My demo hammer is bigger than yours. (Maine is rocky.)

My level.... the tripod is same-as yours, modern standard. My level has some of the same curves as yours, but is Sears Craftsman from the 1970s. Needed a lot of tune-up and constant cross-checks, but that's DIY.

They go together. I set the top of my driveway drain pipe right-at the level of the rock ledge 80 feet past the driveway. Observation in low-flow seasons confirms the level did not lie (much). Now I am chipping a channel in the rock to lower the ledge the 6-inch depth of the pipe. My front acre is going from mostly-flooded to dry a foot+ down.

New tool, super useful this month, though I don't "wish I had got sooner" because the technology is maturing.
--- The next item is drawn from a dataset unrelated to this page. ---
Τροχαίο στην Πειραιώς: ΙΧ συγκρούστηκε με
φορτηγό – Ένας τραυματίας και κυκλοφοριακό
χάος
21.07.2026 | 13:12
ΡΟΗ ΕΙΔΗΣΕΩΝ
Cordless chain-saw. Will it cut? The Ryobi ONE+ saw eats small wood fast, and does large logs about as fast as my 1500 Watt plug-in chain-saw (which is near as fast as any gas saw I care to handle). The trick is a slimmer chain than the 91VG which has been standard on all small saws for a decade.
 
A japanese pull saw.

When I traveled to Tokyo on biz all the time I would spend Saturdays in the Akhibara -- and I purchased one of these for me -- the one I had was great at cutting veneers. (Also got one for a client/friend who was an avid wood-worker.)

That was over 30 years ago! I think that the saw is in the possession of one of my sons.